We are two years away from phase III data. We are financed beyond there all the way through to the following year anyway. We are in great financial position. Yes, I talk about the Biogen deal as being wonderful for the company from a financial aspect. It is also the right partner for us. Biogen, as you know, is very well with Spinraza. It is very strong outside the U.S. with Spinraza. We went through a competitive process at the company of identifying the right partner as well as the right financial terms. The deal ended up being a wonderful transaction, both with the right partner to sell our medicine outside the U.S. We still receive a significant royalty. It is also bringing in capital today, which the company needed. We are very happy about it all.
Great. Last question from us. The stock's been under sustained pressure since mid-last year. I guess, what do you think investors are missing about the Stoke story? What's the biggest disconnect for investors in your view?
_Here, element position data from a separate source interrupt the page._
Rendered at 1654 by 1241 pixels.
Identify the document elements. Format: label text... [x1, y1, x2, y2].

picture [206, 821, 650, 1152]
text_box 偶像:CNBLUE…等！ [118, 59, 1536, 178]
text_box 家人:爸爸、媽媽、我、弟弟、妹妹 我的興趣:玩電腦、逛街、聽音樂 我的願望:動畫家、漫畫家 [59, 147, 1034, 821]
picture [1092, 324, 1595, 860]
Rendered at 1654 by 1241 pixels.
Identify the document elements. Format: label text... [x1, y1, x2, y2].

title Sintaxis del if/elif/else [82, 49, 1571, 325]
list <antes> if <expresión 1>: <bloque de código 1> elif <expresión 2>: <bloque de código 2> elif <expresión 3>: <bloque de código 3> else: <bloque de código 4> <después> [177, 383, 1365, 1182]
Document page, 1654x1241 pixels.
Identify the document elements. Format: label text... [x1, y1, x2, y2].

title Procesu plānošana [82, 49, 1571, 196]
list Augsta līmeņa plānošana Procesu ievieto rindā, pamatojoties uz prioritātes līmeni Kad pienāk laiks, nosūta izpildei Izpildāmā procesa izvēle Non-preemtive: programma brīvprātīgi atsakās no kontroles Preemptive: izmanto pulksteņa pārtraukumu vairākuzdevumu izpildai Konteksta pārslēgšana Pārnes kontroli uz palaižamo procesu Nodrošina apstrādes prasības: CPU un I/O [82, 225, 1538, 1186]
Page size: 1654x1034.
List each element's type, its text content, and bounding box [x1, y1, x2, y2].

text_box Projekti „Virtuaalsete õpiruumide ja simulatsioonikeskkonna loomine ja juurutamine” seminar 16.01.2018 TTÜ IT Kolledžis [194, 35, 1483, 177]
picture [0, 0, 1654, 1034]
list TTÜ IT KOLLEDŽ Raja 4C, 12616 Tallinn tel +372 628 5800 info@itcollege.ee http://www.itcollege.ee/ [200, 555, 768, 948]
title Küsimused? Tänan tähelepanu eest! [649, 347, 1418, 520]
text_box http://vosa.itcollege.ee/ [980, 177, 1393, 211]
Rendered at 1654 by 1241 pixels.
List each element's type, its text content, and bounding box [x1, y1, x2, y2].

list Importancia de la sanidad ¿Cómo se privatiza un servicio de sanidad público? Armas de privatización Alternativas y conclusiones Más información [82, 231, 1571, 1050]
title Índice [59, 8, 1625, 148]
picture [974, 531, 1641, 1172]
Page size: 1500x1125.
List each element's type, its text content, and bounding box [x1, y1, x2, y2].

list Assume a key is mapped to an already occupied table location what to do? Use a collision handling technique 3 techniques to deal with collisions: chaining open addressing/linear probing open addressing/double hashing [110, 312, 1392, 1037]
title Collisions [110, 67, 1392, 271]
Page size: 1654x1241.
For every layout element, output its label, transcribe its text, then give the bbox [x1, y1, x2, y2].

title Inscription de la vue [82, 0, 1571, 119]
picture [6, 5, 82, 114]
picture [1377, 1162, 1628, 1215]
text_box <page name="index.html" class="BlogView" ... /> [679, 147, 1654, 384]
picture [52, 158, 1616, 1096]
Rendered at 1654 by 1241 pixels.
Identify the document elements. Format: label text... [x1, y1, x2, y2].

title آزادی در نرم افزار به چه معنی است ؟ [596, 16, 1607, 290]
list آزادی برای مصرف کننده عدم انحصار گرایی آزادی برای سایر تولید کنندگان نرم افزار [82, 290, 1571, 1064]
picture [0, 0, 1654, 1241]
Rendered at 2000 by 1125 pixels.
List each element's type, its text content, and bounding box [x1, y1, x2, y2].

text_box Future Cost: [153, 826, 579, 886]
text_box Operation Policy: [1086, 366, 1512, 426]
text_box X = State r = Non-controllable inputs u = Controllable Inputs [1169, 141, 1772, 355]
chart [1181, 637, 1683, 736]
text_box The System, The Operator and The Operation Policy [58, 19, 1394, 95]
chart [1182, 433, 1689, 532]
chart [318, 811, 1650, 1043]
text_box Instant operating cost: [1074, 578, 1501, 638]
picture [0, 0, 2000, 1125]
I don't think there's a disconnect, Joey. I think I honestly empathize with what's going on in the investment world today in biotech, these broader markets. It's tough to figure out where you go with such market uncertainty. Yes, the stock's traded down, which simply means there's been more sellers than buyers. I don't mean to diminish that. We need more stability in our environment. We're a sector that is always demanding capital to progress our medicines and innovate around medicines for the patients. Where I think this goes, I mean, I think companies like Stoke that are well financed, as I just described, we have a late-stage de-risk medicine with a significant market ahead of us.
I think what happens as we come through this period of time, because we always do, as we come through this period of time, I think it's a stock pickers market. I think we at Stoke are ideally placed with a de-risk phase III asset, high value in a patient population of tens of thousands of patients. We're going to keep having these conference calls and talking to investors because we believe there is light at the end of the tunnel. We think that we're in a good position.
Great. Well said. Ian, thank you so much for participating. It was a very helpful discussion.
Okay. Thank you. Thank you to all to listen.
Thanks, everyone, for joining us on the webcast. Have a good day and a good rest of the conference.